Broadly, estimates for investment required to sufficiently upgrade our real estate and infrastructure with clean energy, resiliency and energy efficiency are staggering. The White House estimates that without further investment, climate-driven events could cost the government $2tr per year by 2100.

Greening other types of bond issuances will be key to mitigating and adapting to climate change. Real estate, municipal or infrastructure-backed debt lends itself well to green ABS issuances, can create green investment opportunities that investors demand and can shift some of the cost burden away from the public sector.

We have seen this play out in the C-PACE space, as the commercial real estate sector has sought out alternative financing clean energy upgrades and resiliency on their properties. The investor interest in green bonds is key to our ability to meet this demand. Despite the recent volatility in the capital markets overall, term investor interest in C-PACE has grown steadily as future 144A market transactions will enhance liquidity in the asset class, bringing greater interest and demand for C-PACE bonds, and demand for high-quality, counter-cyclical, ESG assets has only increased because of the macroeconomic and political environment.

These complementary dynamics of growing borrower and investor demand have meant that C-PACE is a relatively attractive form of financing and more buildings are being upgraded.

What is your projected path of growth for C-PACE deals in the US?

The C-PACE market has grown more than 50% year on year since 2017. We expect to see this growth continue and accelerate because of three factors.

First, shifts in the macroeconomic environment — rising rates and labour/materials cost inflation — have disrupted many commercial real estate projects.

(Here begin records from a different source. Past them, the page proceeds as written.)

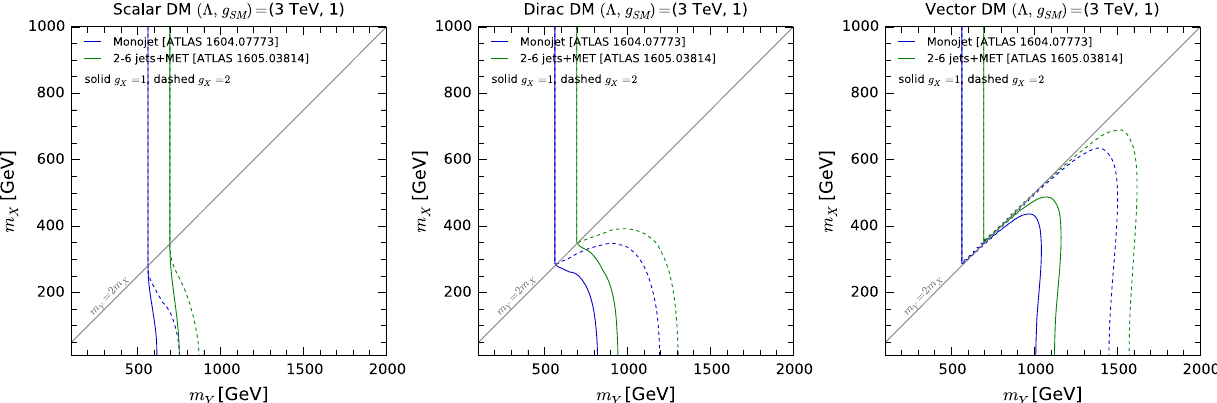
Fig. 5 Ratio of signal events over the number of events excluded at 95% CL as a function of the mediator mass, for g X = 1 or 2 with Λ = 3 TeV, g = 1 and m = 10 GeV, where the ATLAS 13 TeV X SM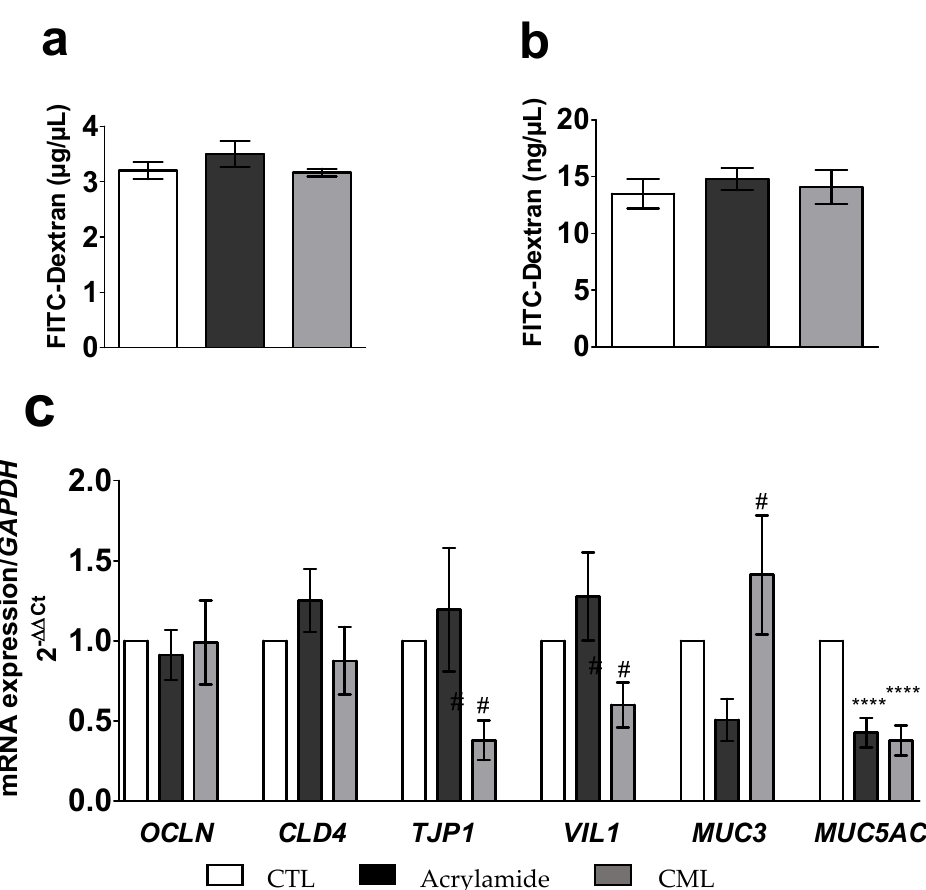
Figure 5. Effect of a 6 h incubation with CML (300 μM) or acrylamide (5 mM) on the levels of FITC-Dextran in the apical ( a ) and the basal ( b ) media, and the mRNA expression of genes coding for tight junctions and mucins ( c ) from the Caco-2/TC7 and HT29-MTX co-culture. Data are expressed as the mean ± SEM ( n = 12). The level of gene expression was expressed as the fold induction over the CTL group set at 1. **** statistically significant difference ( p < 0.001 vs. CTL), # statistically significant difference ( p < 0.05 vs. acrylamide). CML, N ε -Carboxymethyllysine; CTL, control; CLDN4 , Claudin 4; MUC3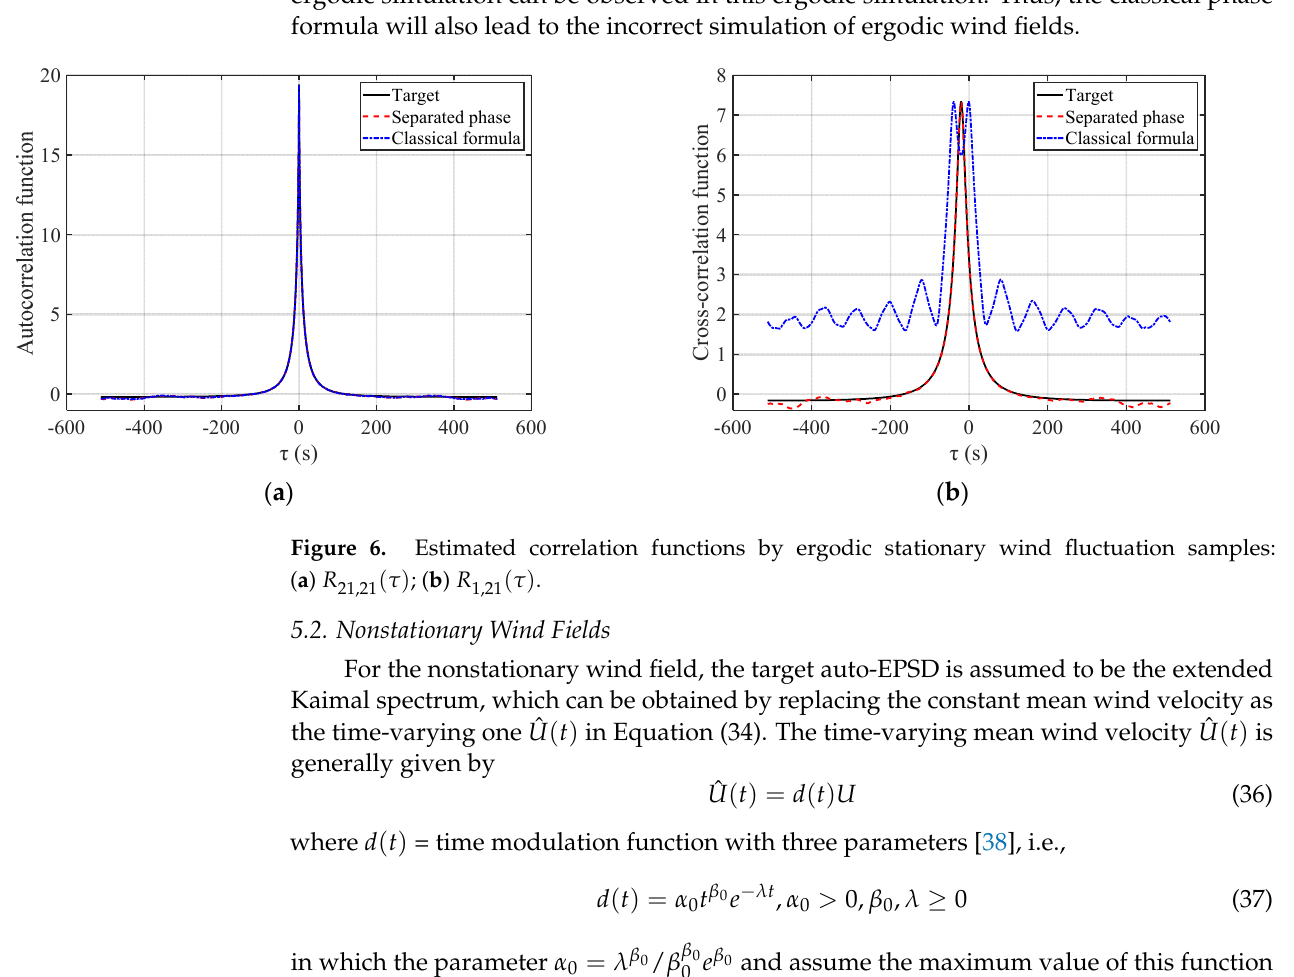
Figure 5. Simulated ergodic stationary wind fluctuation samples (first 1024 s): ( a ) Point 1; ( b ) Point 21; ( c ) Point 41.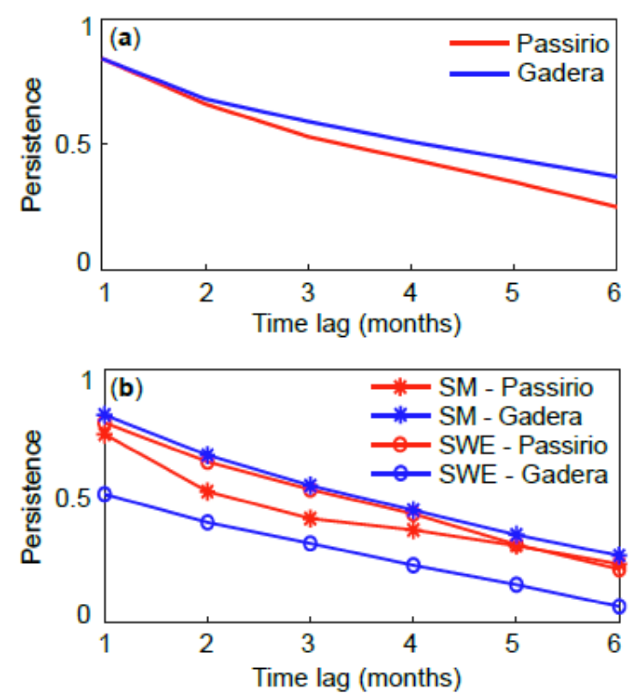
Figure 2. ( a ) Persistence of the land surface moisture states (sum of snow water equivalent (SWE) and subsurface water content (SWC)); and ( b ) persistence of the individual moisture states (SWE, SWC) in the two case studies.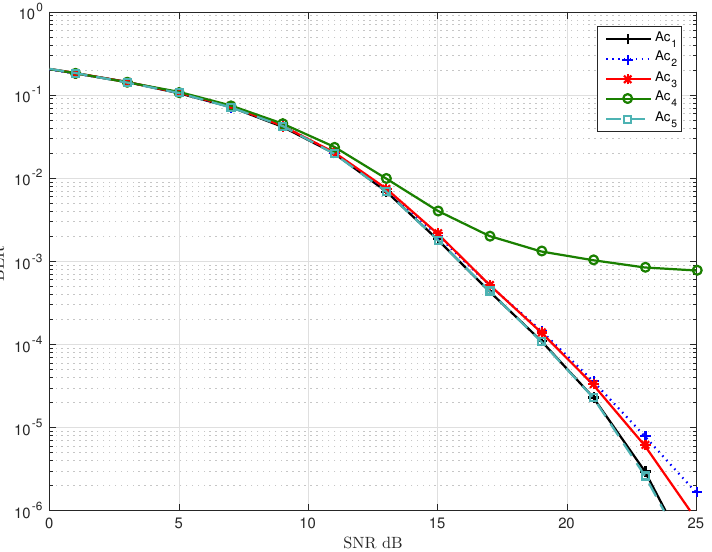
Figure 11. BER vs. SNR comparison of the proposed conventional OFDM communication system among each of the couplings with N p = 16, FFT = 256, 64 QAM and BW = 200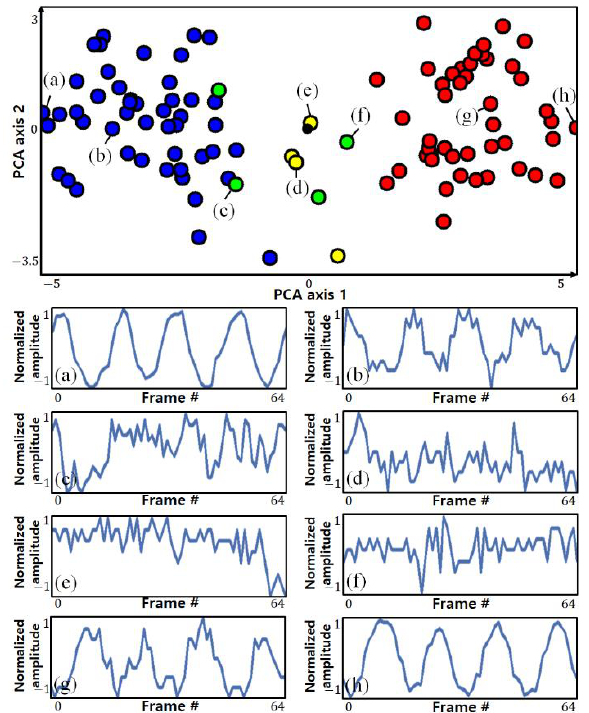
Figure 4. Visualization of the actual ROI pixels and clustering results of PCA ( top ) and the variance in some selected pixels ( bottom ): ( a – h ) arbitrary points on a two-dimensional plane and the trajectory of the points (pixels).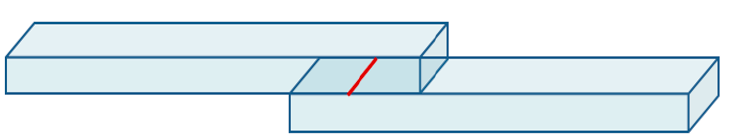
Figure A1. The two bars in contact before deformation. The red line indicates the path at the center of the contact area, along which the mechanical fields were extracted.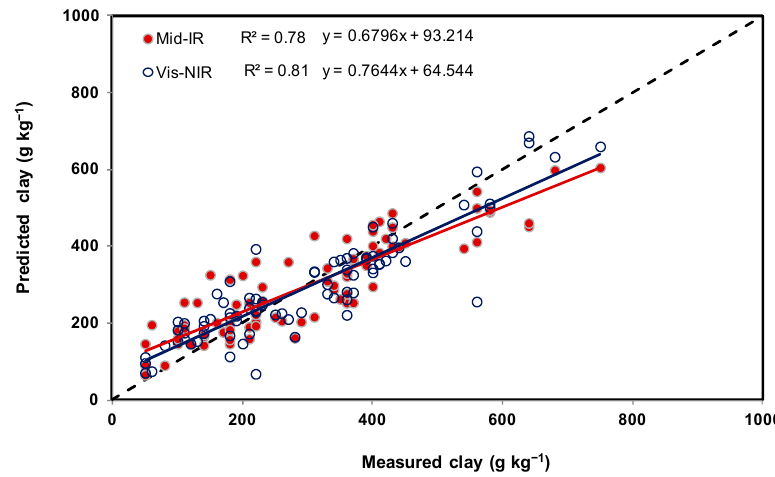
examples in accordance with Tables 3 and 4.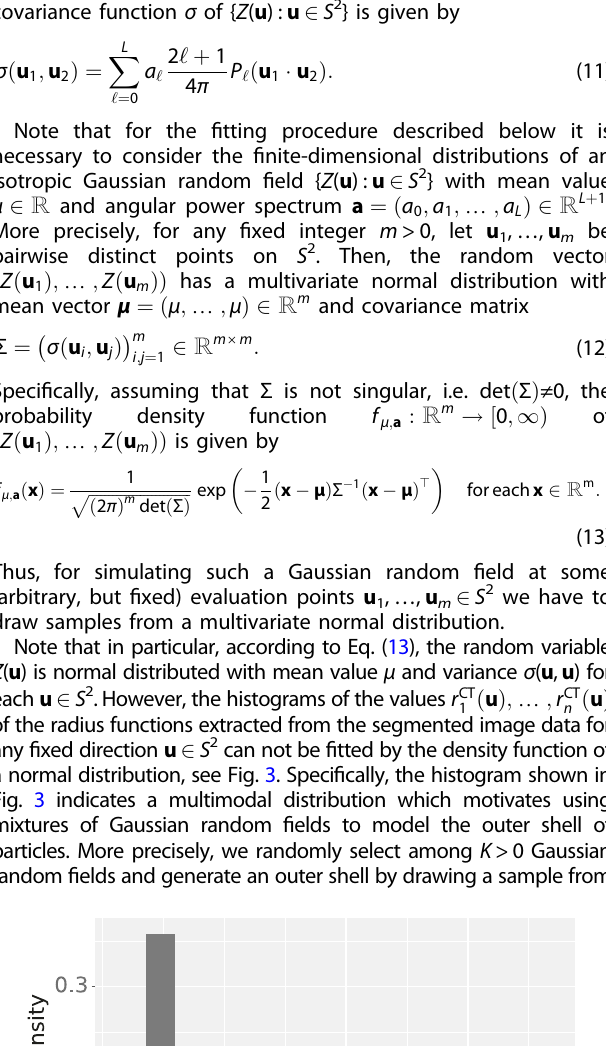
random fi elds and generate an outer shell by drawing a sample from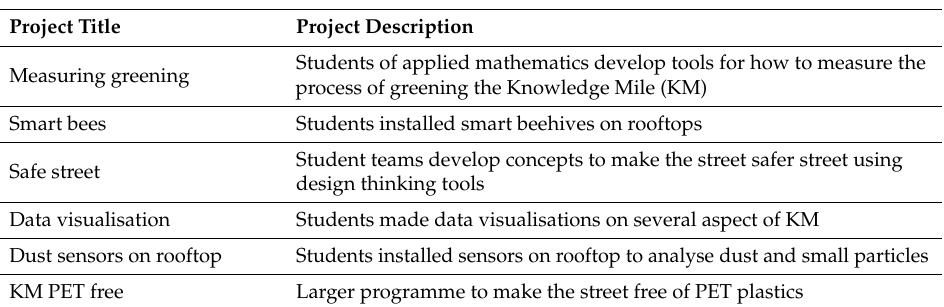
Table 3. Some project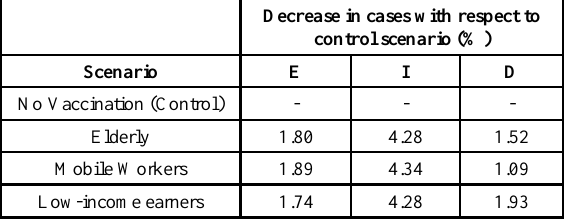
Table 3. Simulation Results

C-PACE continues to provide an alternative source of fixed-rate, low-cost, long-term financing, which enhances green commercial properties’ ability to weather market volatility. Because of other sources of financing becoming more expensive and increased investor interest in securitized ESG assets, C-PACE has become one of the most attractive sources of financing available for commercial building projects that include energy efficiency or renewable energy.

Second, stakeholders — tenants, investors, and governments — are demanding greener buildings, driving more need for financing mechanisms like C-PACE. A report that JLL published in January 2022 estimated that green certifications result in a 6% rent premium and a 7.8% sales premium on commercial real estate.

Third, we expect the IRA to accelerate growth because it puts billions of dollars in tax credits toward clean energy manufacturing and tax credits for solar and battery storage. This means commercial building owners and developers can realise significantly more operational savings.

At the same time, these technologies benefit the environment and the sustainability of their properties at a time that sustainability is becoming increasingly important to their own tenants and investors. Along with C-PACE’s low-cost, long-term, fixed-rate capital, this bill will result in more renewable energy and energy efficiency projects making financial sense for more commercial building owners.

Do you see any deals having better pricing owing to ESG labels?

“Green bonds” fit into more investment mandates, and enjoy lower supply levels than other bonds, so that logically drives larger orders and more participants in green bond issuances. This means that green bonds typically price at the tighter end of guidance and have more demand than non-green labels.

In fact, the Federal Reserve put out a paper in June that discussed how increasing investor demand, inclusion in green indices, and oversubscription is driving a “greenium” in the corporate markets.

The ABS markets are regularly seeing green bond issuances enjoy larger orders and more frequent oversubscription, and it tends to lag the corporate market, so we are optimistic the “greenium” will continue to widen as more deals hit the market.